Before repeating the entries below, strip out every picture and keep all else as it is.

++++++++++

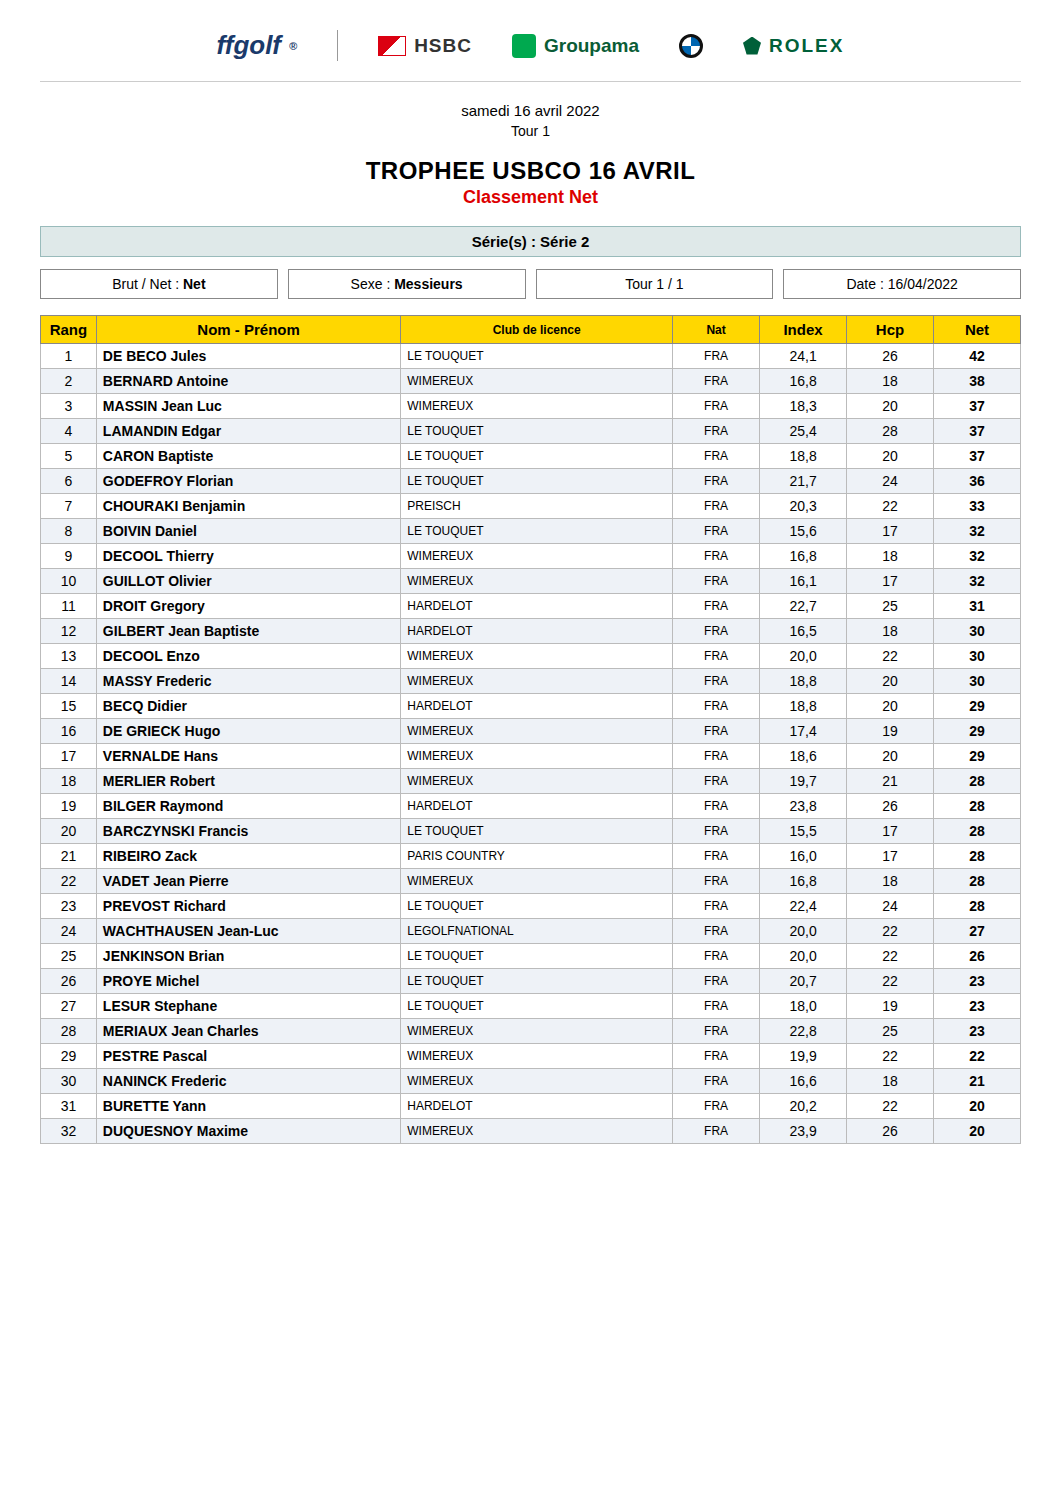ffgolf®
HSBC
Groupama
ROLEX
samedi 16 avril 2022
Tour 1
TROPHEE USBCO 16 AVRIL
Classement Net
Série(s) : Série 2
Brut / Net : Net
Sexe : Messieurs
Tour 1 / 1
Date : 16/04/2022
| Rang | Nom - Prénom | Club de licence | Nat | Index | Hcp | Net |
| --- | --- | --- | --- | --- | --- | --- |
| 1 | DE BECO Jules | LE TOUQUET | FRA | 24,1 | 26 | 42 |
| 2 | BERNARD Antoine | WIMEREUX | FRA | 16,8 | 18 | 38 |
| 3 | MASSIN Jean Luc | WIMEREUX | FRA | 18,3 | 20 | 37 |
| 4 | LAMANDIN Edgar | LE TOUQUET | FRA | 25,4 | 28 | 37 |
| 5 | CARON Baptiste | LE TOUQUET | FRA | 18,8 | 20 | 37 |
| 6 | GODEFROY Florian | LE TOUQUET | FRA | 21,7 | 24 | 36 |
| 7 | CHOURAKI Benjamin | PREISCH | FRA | 20,3 | 22 | 33 |
| 8 | BOIVIN Daniel | LE TOUQUET | FRA | 15,6 | 17 | 32 |
| 9 | DECOOL Thierry | WIMEREUX | FRA | 16,8 | 18 | 32 |
| 10 | GUILLOT Olivier | WIMEREUX | FRA | 16,1 | 17 | 32 |
| 11 | DROIT Gregory | HARDELOT | FRA | 22,7 | 25 | 31 |
| 12 | GILBERT Jean Baptiste | HARDELOT | FRA | 16,5 | 18 | 30 |
| 13 | DECOOL Enzo | WIMEREUX | FRA | 20,0 | 22 | 30 |
| 14 | MASSY Frederic | WIMEREUX | FRA | 18,8 | 20 | 30 |
| 15 | BECQ Didier | HARDELOT | FRA | 18,8 | 20 | 29 |
| 16 | DE GRIECK Hugo | WIMEREUX | FRA | 17,4 | 19 | 29 |
| 17 | VERNALDE Hans | WIMEREUX | FRA | 18,6 | 20 | 29 |
| 18 | MERLIER Robert | WIMEREUX | FRA | 19,7 | 21 | 28 |
| 19 | BILGER Raymond | HARDELOT | FRA | 23,8 | 26 | 28 |
| 20 | BARCZYNSKI Francis | LE TOUQUET | FRA | 15,5 | 17 | 28 |
| 21 | RIBEIRO Zack | PARIS COUNTRY | FRA | 16,0 | 17 | 28 |
| 22 | VADET Jean Pierre | WIMEREUX | FRA | 16,8 | 18 | 28 |
| 23 | PREVOST Richard | LE TOUQUET | FRA | 22,4 | 24 | 28 |
| 24 | WACHTHAUSEN Jean-Luc | LEGOLFNATIONAL | FRA | 20,0 | 22 | 27 |
| 25 | JENKINSON Brian | LE TOUQUET | FRA | 20,0 | 22 | 26 |
| 26 | PROYE Michel | LE TOUQUET | FRA | 20,7 | 22 | 23 |
| 27 | LESUR Stephane | LE TOUQUET | FRA | 18,0 | 19 | 23 |
| 28 | MERIAUX Jean Charles | WIMEREUX | FRA | 22,8 | 25 | 23 |
| 29 | PESTRE Pascal | WIMEREUX | FRA | 19,9 | 22 | 22 |
| 30 | NANINCK Frederic | WIMEREUX | FRA | 16,6 | 18 | 21 |
| 31 | BURETTE Yann | HARDELOT | FRA | 20,2 | 22 | 20 |
| 32 | DUQUESNOY Maxime | WIMEREUX | FRA | 23,9 | 26 | 20 |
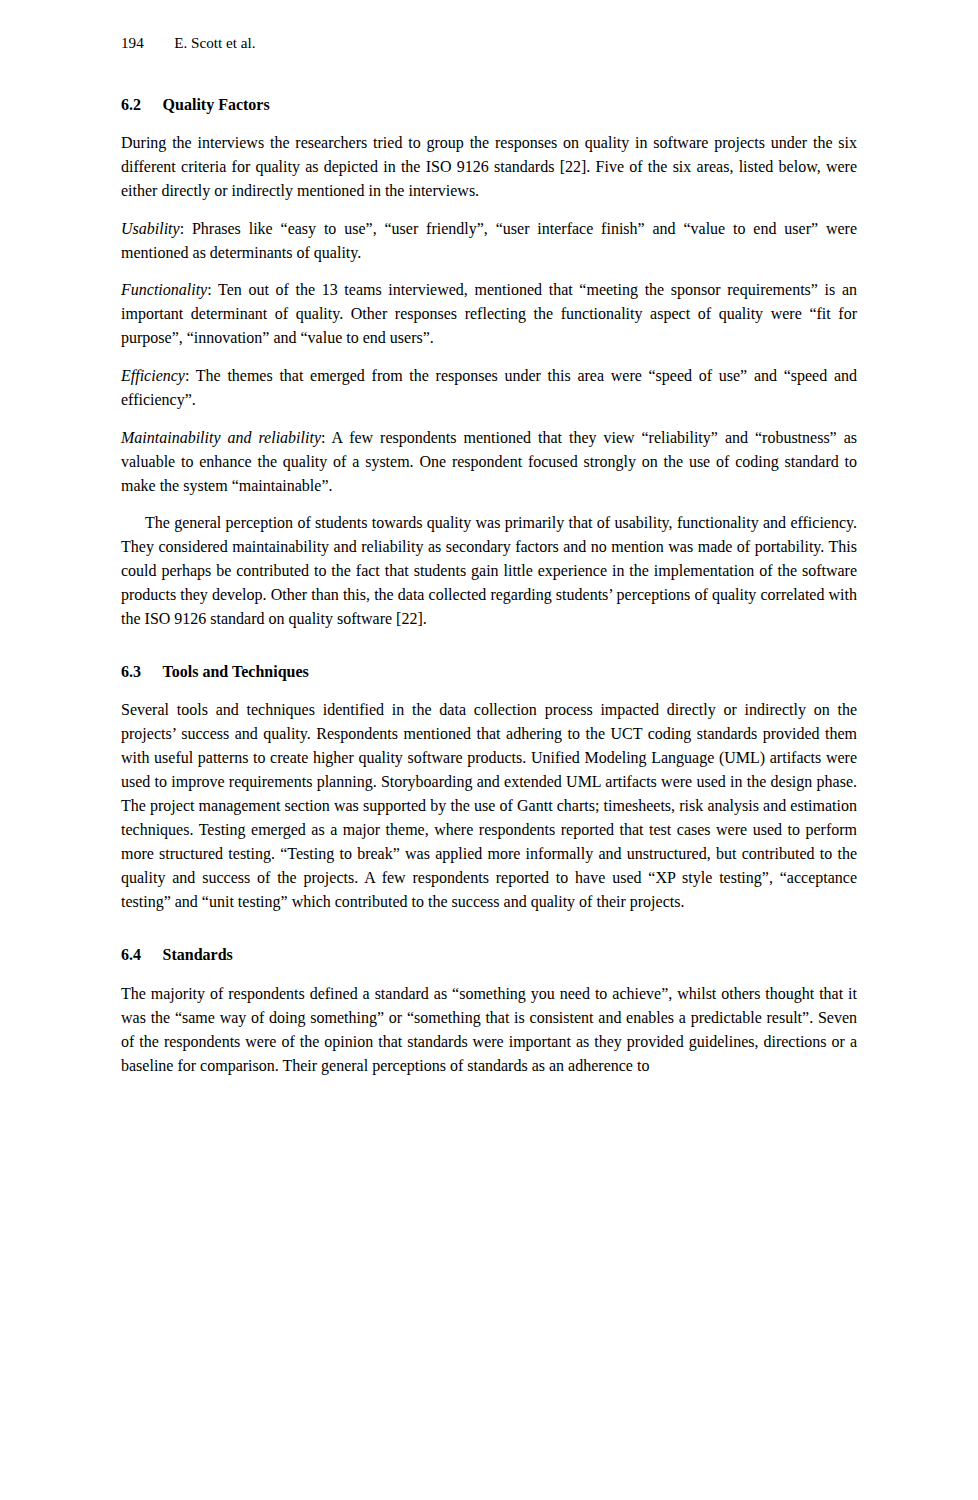194 E. Scott et al.
6.2 Quality Factors
During the interviews the researchers tried to group the responses on quality in software projects under the six different criteria for quality as depicted in the ISO 9126 standards [22]. Five of the six areas, listed below, were either directly or indirectly mentioned in the interviews.
Usability: Phrases like “easy to use”, “user friendly”, “user interface finish” and “value to end user” were mentioned as determinants of quality.
Functionality: Ten out of the 13 teams interviewed, mentioned that “meeting the sponsor requirements” is an important determinant of quality. Other responses reflecting the functionality aspect of quality were “fit for purpose”, “innovation” and “value to end users”.
Efficiency: The themes that emerged from the responses under this area were “speed of use” and “speed and efficiency”.
Maintainability and reliability: A few respondents mentioned that they view “reliability” and “robustness” as valuable to enhance the quality of a system. One respondent focused strongly on the use of coding standard to make the system “maintainable”.
The general perception of students towards quality was primarily that of usability, functionality and efficiency. They considered maintainability and reliability as secondary factors and no mention was made of portability. This could perhaps be contributed to the fact that students gain little experience in the implementation of the software products they develop. Other than this, the data collected regarding students’ perceptions of quality correlated with the ISO 9126 standard on quality software [22].
6.3 Tools and Techniques
Several tools and techniques identified in the data collection process impacted directly or indirectly on the projects’ success and quality. Respondents mentioned that adhering to the UCT coding standards provided them with useful patterns to create higher quality software products. Unified Modeling Language (UML) artifacts were used to improve requirements planning. Storyboarding and extended UML artifacts were used in the design phase. The project management section was supported by the use of Gantt charts; timesheets, risk analysis and estimation techniques. Testing emerged as a major theme, where respondents reported that test cases were used to perform more structured testing. “Testing to break” was applied more informally and unstructured, but contributed to the quality and success of the projects. A few respondents reported to have used “XP style testing”, “acceptance testing” and “unit testing” which contributed to the success and quality of their projects.
6.4 Standards
The majority of respondents defined a standard as “something you need to achieve”, whilst others thought that it was the “same way of doing something” or “something that is consistent and enables a predictable result”. Seven of the respondents were of the opinion that standards were important as they provided guidelines, directions or a baseline for comparison. Their general perceptions of standards as an adherence to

++++++++++

(ANSWER BELOW)
ffgolf®
HSBC
Groupama
ROLEX
samedi 16 avril 2022
Tour 1
TROPHEE USBCO 16 AVRIL
Classement Net
Série(s) : Série 2
Brut / Net : Net
Sexe : Messieurs
Tour 1 / 1
Date : 16/04/2022
| Rang | Nom - Prénom | Club de licence | Nat | Index | Hcp | Net |
| --- | --- | --- | --- | --- | --- | --- |
| 1 | DE BECO Jules | LE TOUQUET | FRA | 24,1 | 26 | 42 |
| 2 | BERNARD Antoine | WIMEREUX | FRA | 16,8 | 18 | 38 |
| 3 | MASSIN Jean Luc | WIMEREUX | FRA | 18,3 | 20 | 37 |
| 4 | LAMANDIN Edgar | LE TOUQUET | FRA | 25,4 | 28 | 37 |
| 5 | CARON Baptiste | LE TOUQUET | FRA | 18,8 | 20 | 37 |
| 6 | GODEFROY Florian | LE TOUQUET | FRA | 21,7 | 24 | 36 |
| 7 | CHOURAKI Benjamin | PREISCH | FRA | 20,3 | 22 | 33 |
| 8 | BOIVIN Daniel | LE TOUQUET | FRA | 15,6 | 17 | 32 |
| 9 | DECOOL Thierry | WIMEREUX | FRA | 16,8 | 18 | 32 |
| 10 | GUILLOT Olivier | WIMEREUX | FRA | 16,1 | 17 | 32 |
| 11 | DROIT Gregory | HARDELOT | FRA | 22,7 | 25 | 31 |
| 12 | GILBERT Jean Baptiste | HARDELOT | FRA | 16,5 | 18 | 30 |
| 13 | DECOOL Enzo | WIMEREUX | FRA | 20,0 | 22 | 30 |
| 14 | MASSY Frederic | WIMEREUX | FRA | 18,8 | 20 | 30 |
| 15 | BECQ Didier | HARDELOT | FRA | 18,8 | 20 | 29 |
| 16 | DE GRIECK Hugo | WIMEREUX | FRA | 17,4 | 19 | 29 |
| 17 | VERNALDE Hans | WIMEREUX | FRA | 18,6 | 20 | 29 |
| 18 | MERLIER Robert | WIMEREUX | FRA | 19,7 | 21 | 28 |
| 19 | BILGER Raymond | HARDELOT | FRA | 23,8 | 26 | 28 |
| 20 | BARCZYNSKI Francis | LE TOUQUET | FRA | 15,5 | 17 | 28 |
| 21 | RIBEIRO Zack | PARIS COUNTRY | FRA | 16,0 | 17 | 28 |
| 22 | VADET Jean Pierre | WIMEREUX | FRA | 16,8 | 18 | 28 |
| 23 | PREVOST Richard | LE TOUQUET | FRA | 22,4 | 24 | 28 |
| 24 | WACHTHAUSEN Jean-Luc | LEGOLFNATIONAL | FRA | 20,0 | 22 | 27 |
| 25 | JENKINSON Brian | LE TOUQUET | FRA | 20,0 | 22 | 26 |
| 26 | PROYE Michel | LE TOUQUET | FRA | 20,7 | 22 | 23 |
| 27 | LESUR Stephane | LE TOUQUET | FRA | 18,0 | 19 | 23 |
| 28 | MERIAUX Jean Charles | WIMEREUX | FRA | 22,8 | 25 | 23 |
| 29 | PESTRE Pascal | WIMEREUX | FRA | 19,9 | 22 | 22 |
| 30 | NANINCK Frederic | WIMEREUX | FRA | 16,6 | 18 | 21 |
| 31 | BURETTE Yann | HARDELOT | FRA | 20,2 | 22 | 20 |
| 32 | DUQUESNOY Maxime | WIMEREUX | FRA | 23,9 | 26 | 20 |
194 E. Scott et al.
6.2 Quality Factors
During the interviews the researchers tried to group the responses on quality in software projects under the six different criteria for quality as depicted in the ISO 9126 standards [22]. Five of the six areas, listed below, were either directly or indirectly mentioned in the interviews.
Usability: Phrases like “easy to use”, “user friendly”, “user interface finish” and “value to end user” were mentioned as determinants of quality.
Functionality: Ten out of the 13 teams interviewed, mentioned that “meeting the sponsor requirements” is an important determinant of quality. Other responses reflecting the functionality aspect of quality were “fit for purpose”, “innovation” and “value to end users”.
Efficiency: The themes that emerged from the responses under this area were “speed of use” and “speed and efficiency”.
Maintainability and reliability: A few respondents mentioned that they view “reliability” and “robustness” as valuable to enhance the quality of a system. One respondent focused strongly on the use of coding standard to make the system “maintainable”.
The general perception of students towards quality was primarily that of usability, functionality and efficiency. They considered maintainability and reliability as secondary factors and no mention was made of portability. This could perhaps be contributed to the fact that students gain little experience in the implementation of the software products they develop. Other than this, the data collected regarding students’ perceptions of quality correlated with the ISO 9126 standard on quality software [22].
6.3 Tools and Techniques
Several tools and techniques identified in the data collection process impacted directly or indirectly on the projects’ success and quality. Respondents mentioned that adhering to the UCT coding standards provided them with useful patterns to create higher quality software products. Unified Modeling Language (UML) artifacts were used to improve requirements planning. Storyboarding and extended UML artifacts were used in the design phase. The project management section was supported by the use of Gantt charts; timesheets, risk analysis and estimation techniques. Testing emerged as a major theme, where respondents reported that test cases were used to perform more structured testing. “Testing to break” was applied more informally and unstructured, but contributed to the quality and success of the projects. A few respondents reported to have used “XP style testing”, “acceptance testing” and “unit testing” which contributed to the success and quality of their projects.
6.4 Standards
The majority of respondents defined a standard as “something you need to achieve”, whilst others thought that it was the “same way of doing something” or “something that is consistent and enables a predictable result”. Seven of the respondents were of the opinion that standards were important as they provided guidelines, directions or a baseline for comparison. Their general perceptions of standards as an adherence to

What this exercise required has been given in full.